## Exercise objective
Give a count of the lines below that have the string "from" in them, with no other words.

===== Supplied information =====

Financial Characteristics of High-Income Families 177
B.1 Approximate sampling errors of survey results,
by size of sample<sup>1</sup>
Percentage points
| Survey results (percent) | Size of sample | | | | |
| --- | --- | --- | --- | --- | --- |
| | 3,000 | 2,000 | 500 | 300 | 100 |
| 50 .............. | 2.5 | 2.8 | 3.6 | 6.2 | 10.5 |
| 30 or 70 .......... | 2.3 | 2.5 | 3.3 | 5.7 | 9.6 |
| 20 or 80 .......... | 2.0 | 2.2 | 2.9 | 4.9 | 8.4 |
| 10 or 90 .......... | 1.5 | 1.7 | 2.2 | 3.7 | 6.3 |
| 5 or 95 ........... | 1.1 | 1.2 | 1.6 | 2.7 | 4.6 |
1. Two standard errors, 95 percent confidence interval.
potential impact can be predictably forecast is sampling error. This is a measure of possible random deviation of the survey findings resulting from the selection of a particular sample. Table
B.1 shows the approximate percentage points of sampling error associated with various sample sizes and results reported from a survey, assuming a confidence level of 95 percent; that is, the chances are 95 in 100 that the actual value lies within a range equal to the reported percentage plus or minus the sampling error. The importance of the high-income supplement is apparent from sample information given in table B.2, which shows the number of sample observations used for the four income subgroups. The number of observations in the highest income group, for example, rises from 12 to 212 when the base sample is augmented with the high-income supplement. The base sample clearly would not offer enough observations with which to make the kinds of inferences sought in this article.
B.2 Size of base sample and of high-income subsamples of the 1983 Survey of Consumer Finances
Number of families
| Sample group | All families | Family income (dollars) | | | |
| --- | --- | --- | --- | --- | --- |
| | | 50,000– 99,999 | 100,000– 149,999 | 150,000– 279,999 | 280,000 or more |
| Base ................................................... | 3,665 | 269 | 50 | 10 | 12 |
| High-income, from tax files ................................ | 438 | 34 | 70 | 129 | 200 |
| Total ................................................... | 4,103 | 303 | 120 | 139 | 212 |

=====

## Answer space
3